Ciruli thinks the Democrats would be foolish to impeach Trump, just as the Republicans were when they impeached Bill Clinton in December 1998, resulting in a backlash in the next election that favored the Dems. He cautions that a more likely result of a Democratic-controlled House of Representatives is that it would keep the White House busy with continuous investigations of the president.
Floyd Ciruli talked to local Republicans about the factors affecting Colorado political races.
In the race for Colorado’s 6th Congressional District (CD6), Ciruli believes that Washington Republicans have been too quick to write off Rep. Mike Coffman’s re-election as being “out-of-reach.” He points to Coffman’s “incredible track record,” that saw him defeat popular Democratic Morgan Carroll in 2016. In that election, Hillary Clinton bested Donald Trump for president by nine points in CD6, while Coffman beat Carroll by eight points. He also pointed out that Colorado’s increased population will result in an additional congressional district in 2022, which will result in all Colorado congressional districts being realigned. If Amendments Y and Z pass in November (they are supported by the chairs of both major parties), voters can expect there will not be gerrymandering, but it doesn’t guarantee political balance. As of Sept. 30, current active voters in CD6 are 29 percent Republican, 31 percent Democrat, 38 percent unaffiliated and 2 percent other. There are 471,114 total voters in the district, including 76,359 who are considered inactive. Ciruli expects that CD6 will lose 100,000 people when Colorado’s eighth congressional district is formed.
Moving to the governor’s race, Ciruli said, “This is going to be a transformational election in November,” because we’ve had a balanced legislature (Democrats control the statehouse, while Republicans control the state Senate), and Gov. John Hickenlooper hasn’t introduced very liberal ideas. If Rep. Jared Polis is elected, and also has a Democratic legislature, he is likely to bring more liberal ideas to the table. If Colorado State Treasurer Walker Stapleton is elected, he needs the Republicans to keep control of the state Senate, because it is extremely unlikely that Democrats will lose the statehouse. If Stapleton wins the governorship, but the Republicans lose control of the state Senate, Stapleton will have trouble being effective. Ciruli pointed to a current poll conducted by respected pollsters from both parties that points to a seven-point lead by Polis. He said that new voter registration favors Polis, who he described as, “a very wealthy and recently polished candidate.” He said that Stapleton “needs to change the narrative” quickly if he expects to win. Ballots will be in the mail beginning Oct. 15 and one-third of voters return them right away.
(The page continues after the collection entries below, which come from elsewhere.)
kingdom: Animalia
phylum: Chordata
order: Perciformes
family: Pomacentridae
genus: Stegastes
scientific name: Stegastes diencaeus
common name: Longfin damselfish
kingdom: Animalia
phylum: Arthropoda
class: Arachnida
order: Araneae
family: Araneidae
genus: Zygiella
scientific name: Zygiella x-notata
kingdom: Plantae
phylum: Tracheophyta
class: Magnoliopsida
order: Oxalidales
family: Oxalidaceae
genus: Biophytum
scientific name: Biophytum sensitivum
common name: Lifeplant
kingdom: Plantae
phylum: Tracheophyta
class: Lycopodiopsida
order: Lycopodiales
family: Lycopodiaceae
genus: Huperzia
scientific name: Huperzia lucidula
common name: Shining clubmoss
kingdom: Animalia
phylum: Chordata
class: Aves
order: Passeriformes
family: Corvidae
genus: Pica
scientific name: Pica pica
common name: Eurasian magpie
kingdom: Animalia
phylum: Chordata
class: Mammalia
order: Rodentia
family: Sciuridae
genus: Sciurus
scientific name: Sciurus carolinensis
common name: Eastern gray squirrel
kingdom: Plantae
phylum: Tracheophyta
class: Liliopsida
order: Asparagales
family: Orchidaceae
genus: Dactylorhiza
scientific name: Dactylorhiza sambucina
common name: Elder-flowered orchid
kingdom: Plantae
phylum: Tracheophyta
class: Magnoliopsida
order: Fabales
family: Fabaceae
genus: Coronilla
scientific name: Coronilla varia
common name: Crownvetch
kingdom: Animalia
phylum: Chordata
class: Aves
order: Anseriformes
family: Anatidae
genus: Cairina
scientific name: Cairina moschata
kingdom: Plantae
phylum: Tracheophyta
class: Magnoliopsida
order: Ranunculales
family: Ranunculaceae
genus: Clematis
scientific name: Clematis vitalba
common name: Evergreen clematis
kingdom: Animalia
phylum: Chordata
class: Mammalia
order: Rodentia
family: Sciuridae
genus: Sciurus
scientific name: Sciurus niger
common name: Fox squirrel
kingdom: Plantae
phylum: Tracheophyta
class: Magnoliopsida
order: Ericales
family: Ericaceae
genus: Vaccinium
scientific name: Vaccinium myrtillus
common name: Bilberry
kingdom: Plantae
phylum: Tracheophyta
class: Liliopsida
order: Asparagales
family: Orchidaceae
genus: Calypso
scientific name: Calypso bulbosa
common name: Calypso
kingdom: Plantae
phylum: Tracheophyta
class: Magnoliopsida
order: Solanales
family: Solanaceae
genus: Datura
Asked what he saw in Colorado’s future, Ciruli said, “Colorado is not a swing state now. It is light blue. It is moving to the left because millennials are starting to vote, and they are independents or Democrats.” He believes that millennials will not have a huge effect on the 2018 election, but expects that they will make a difference in 2020.
Nationally, he sees Republican strength, due to the incredibly strong economy, and expects the Republicans to take over Senate seats in Missouri, Indiana, and North Dakota.
Dick Wadhams, a respected and renowned political strategist, and former GOP state chair came up to the lectern from his seat in the audience to encourage fellow Republicans. He said that Stapleton being down seven points is not unusual for a Republican candidate and that Stapleton can still win by taking over the narrative, telling the voters his agenda and pointing out that Polis is very liberal. He said that worked for former Republican Gov. Bill Owens in 1998.